> Task list:
A. Can you extract, word for word, the part of the mailing-list reply about recent tempest problems starting with "Re: [all][qa][glance] some" and going on through "tests failure [1]."?
B. Could you continue the mailing-list reply about recent tempest problems from where it stops?

> Document segment:
□ □ □ □ □ □ □

Re: [all][qa][glance] some recent tempest problems

Eric Harney
In reply to this post by GHANSHYAM MANN
On 06/15/2017 10:51 PM, Ghanshyam Mann wrote:

> On Fri, Jun 16, 2017 at 9:43 AM,  <[hidden email]> wrote:
>> https://review.openstack.org/#/c/471352/   may be an example
>
> If this is case which is ceph related, i think we already discussed
> these kind of cases, where functionality depends on backend storage
> and how to handle corresponding tests failure [1].
>
> Solution on that was Ceph job should exclude such test case which
> functionality is not implemented/supported in ceph byregex. Jon
> Bernard is working on this tests blacklist [2].
>
> If there is any other job or case, then we can discuss/think of having
> job running for Tempest gate also which i think we do in most cases.
>
> And about making ceph job as voting, i remember we did not do that due
> to stability ok job. Ceph job fails frequently and once Jon patches
> merge and job is consistently stable then we can make voting.
>

I'm not convinced yet that this failure is purely Ceph-specific, at a
quick look.

I think what happens here is, unshelve performs an asynchronous delete
of a glance image, and returns as successful before the delete has
necessarily completed.  The check in tempest then sees that the image
still exists, and fails -- but this isn't valid, because the unshelve
API doesn't guarantee that this image is no longer there at the time it
returns.  This would fail on any image delete that isn't instantaneous.

□ □ □ □ □ □ □

> Dataset excerpt:
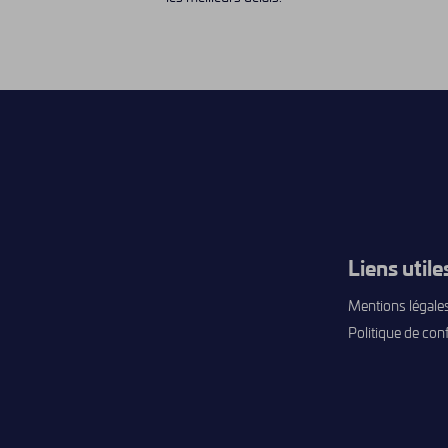
Liens utile
Mentions légale
Politique de conf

□ □ □ □ □ □ □

> Answers below:
A.
Re: [all][qa][glance] some recent tempest problems

Eric Harney
In reply to this post by GHANSHYAM MANN
On 06/15/2017 10:51 PM, Ghanshyam Mann wrote:

> On Fri, Jun 16, 2017 at 9:43 AM,  <[hidden email]> wrote:
>> https://review.openstack.org/#/c/471352/   may be an example
>
> If this is case which is ceph related, i think we already discussed
> these kind of cases, where functionality depends on backend storage
> and how to handle corresponding tests failure [1].

B.
Is there a guarantee anywhere that the unshelve API behaves how this
tempest test expects it to?

>>
>>
>> Original Mail
>> Sender:  <[hidden email]>;
>> To:  <[hidden email]>;
>> Date: 2017/06/16 05:25
>> Subject: Re: [openstack-dev] [all][qa][glance] some recent tempest problems
>>
>>
>> On 06/15/2017 01:04 PM, Brian Rosmaita wrote:
>>> This isn't a glance-specific problem though we've encountered it quite
>>> a few times recently.
>>>
>>> Briefly, we're gating on Tempest jobs that tempest itself does not
>>> gate on.  This leads to a situation where new tests can be merged in
>>> tempest, but wind up breaking our gate. We aren't claiming that the
>>> added tests are bad or don't provide value; the problem is that we
>>> have to drop everything and fix the gate.  This interrupts our current
>>> work and forces us to prioritize bugs to fix based not on what makes
>>> the most sense for the project given current priorities and resources,
>>> but based on whatever we can do to get the gates un-blocked.
>>>
>>> As we said earlier, this situation seems to be impacting multiple
>>> projects.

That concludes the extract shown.